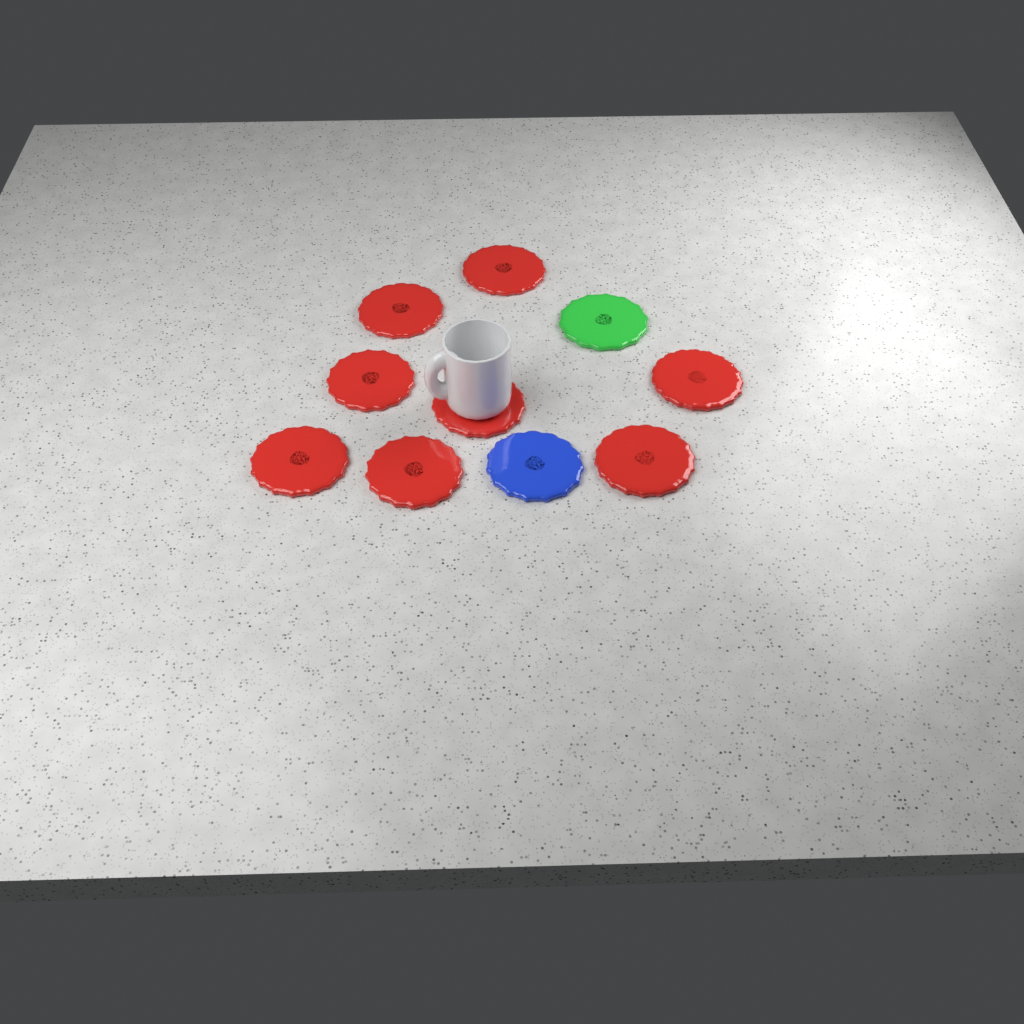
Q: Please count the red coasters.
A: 8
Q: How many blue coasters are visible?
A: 1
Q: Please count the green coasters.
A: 1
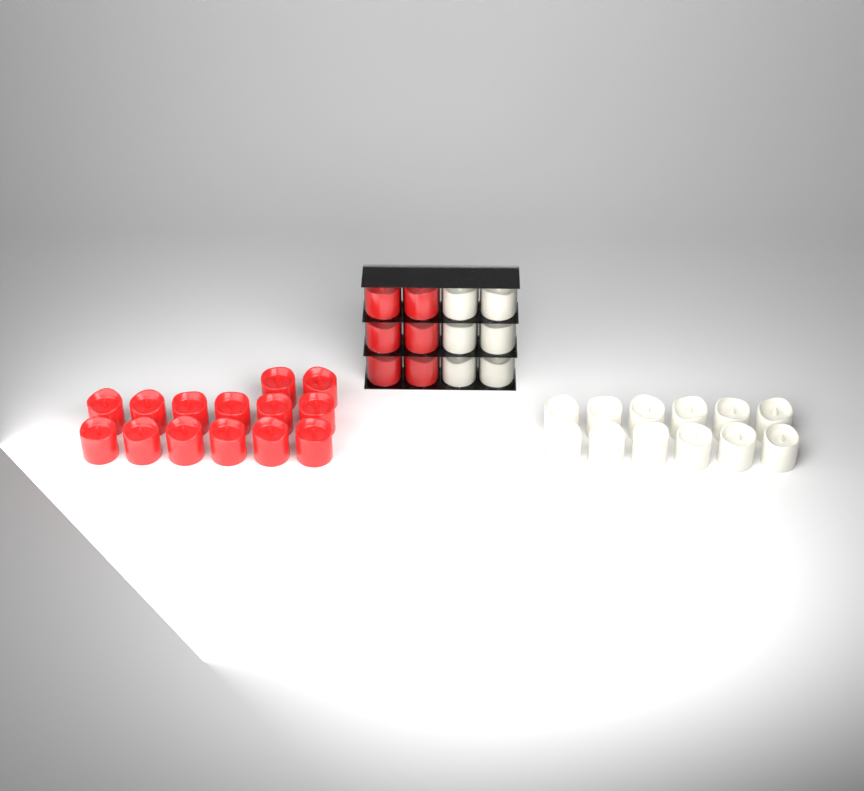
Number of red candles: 20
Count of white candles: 18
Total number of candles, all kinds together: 38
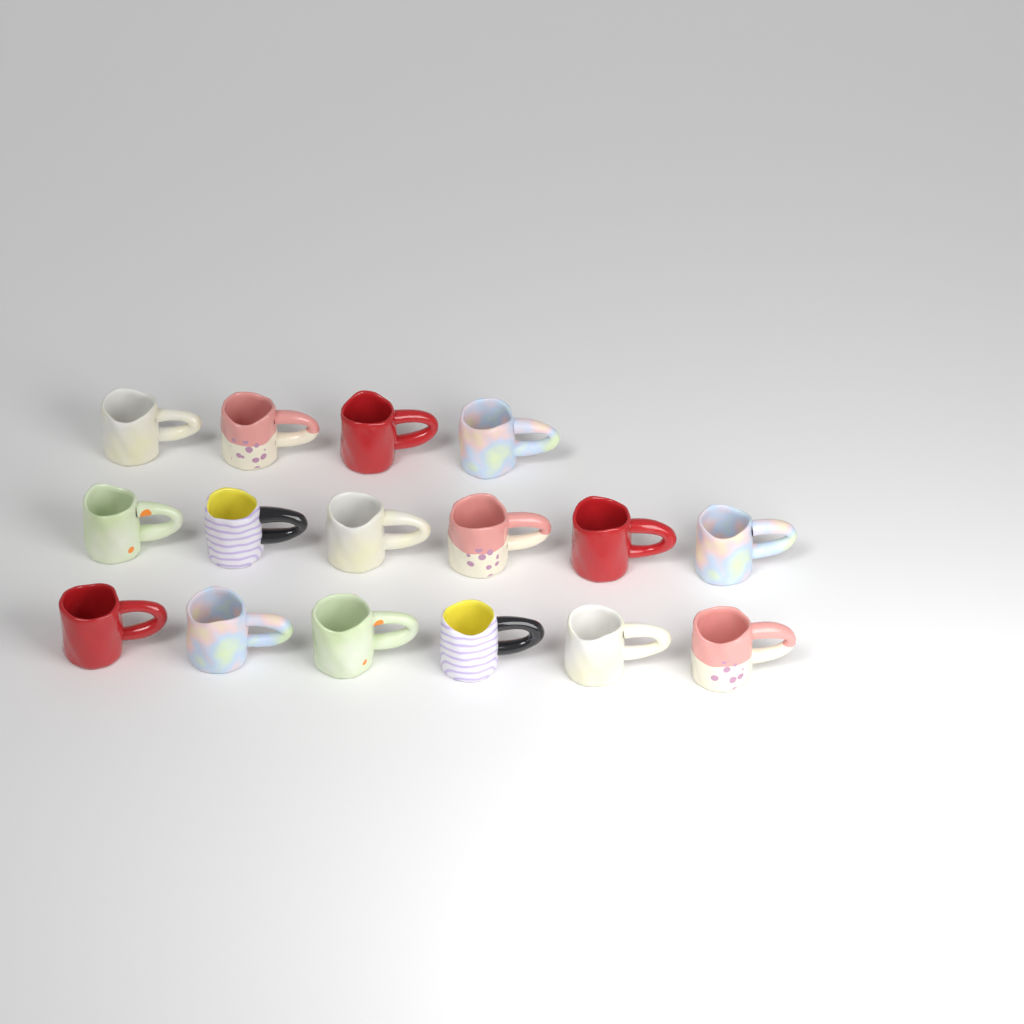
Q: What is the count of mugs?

Requirement:
Copy out the data word for word, starting at the line containing "Q: Please count the green coasters." and continuing to the end of the data, with both of those lines included. Leave the pictures out.

Task answer:
Q: Please count the green coasters.
A: 1
Number of red candles: 20
Count of white candles: 18
Total number of candles, all kinds together: 38
Q: What is the count of mugs?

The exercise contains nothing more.